The Bible may not be clear on issues we face today, but speaks a lot about how we are to live with God. As we debate how to live with one another, we can safely acknowledge that there is only one God, and he is worthy of our worship. Jesus came and died for our sins, so that we may have forgiveness and a relationship with God. We can learn to be better humans by following Jesus' example. So while we struggle as we strive for how to love each other on this ball of rock, we are firm on that foundation.
Questioning the text is part of a long history
As we turn to our Bible to deal with real and pressing issues that affect the church and the people we care about, let’s not forget our history.
The Gentiles from 2000 years ago were peeking into the Torah and sticking their heads into synagogues. They saw the way Gentiles were portrayed with dismay. Gentiles were the outsiders. Unclean. Lost. As the gospel spread, the Gentiles looked at the faith community and asked the same questions many outsiders today ask as they peek into the Bible and our churches. Am I invited? Am I accepted? Am I loved? Am I on equal footing with those were here first?
Paul jumped up and down shouting “yes!” to the Gentile Christians in the first century, despite everything he had been taught to believe based on his scriptures and long-standing tradition. His scriptures did not change. But Jesus changed everything he knew about salvation and taught him to see the Gentiles in a new way.
Maybe, we can emulate Paul's actions, as fraught with danger as that path seems. If the very idea makes you quake in your boots, you're not alone. We aren't apostles, after all, and this seems like a mountain we're not prepared to climb.
To question the Bible in light of our modern understanding of science, history, psychology, etc, is to consider our roots. Before we can take a step up our mountain of questions, we must consider what our faith is built on, and is that foundation firm enough to handle our questions? What is the Bible? How does God want us to handle ancient texts at this moment in history?
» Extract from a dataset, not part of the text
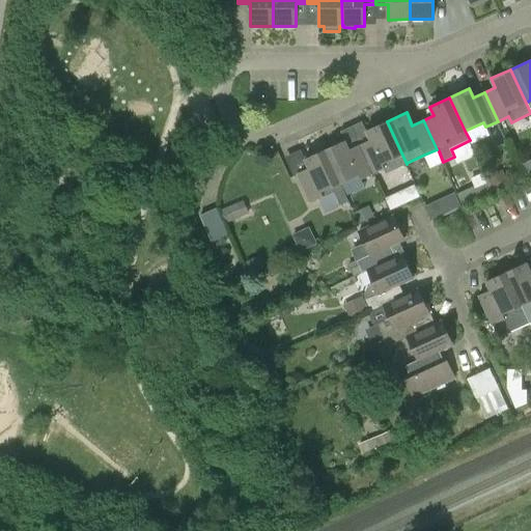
[(387,173),(407,164),(387,121),(366,131),(370,140),(360,145),(373,173),(385,168),(387,173)]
This is not a journey one can take lightly, but fear is not a good enough reason to stay safely home. Not when lives are at stake. It is also not one we should take alone. If we don't walk with Jesus, we will fail.
And if we don't step out together as a faith community, willing to ask the hard questions, to drag our fears out of the shadows and into the light, we run the risk of becoming "Pharisees" in our thinking, making our teachings more important than the people they are supposed to help. Our faith becomes a series of rote answers and formulas, frozen in time, and threatened by questions. I think it's safe to assume that you don't want that any more than I do.
So if you are struggling with big questions, if you are grappling with the collection of ancient, inspired writings we now call the Bible, you are not alone. You've joined the tradition. Stand firm on the rock of who God is, and what Jesus has done for you. Pray, study, and discuss with trusted brothers and sisters in Christ. God is not scared of our questions. He's ready for them.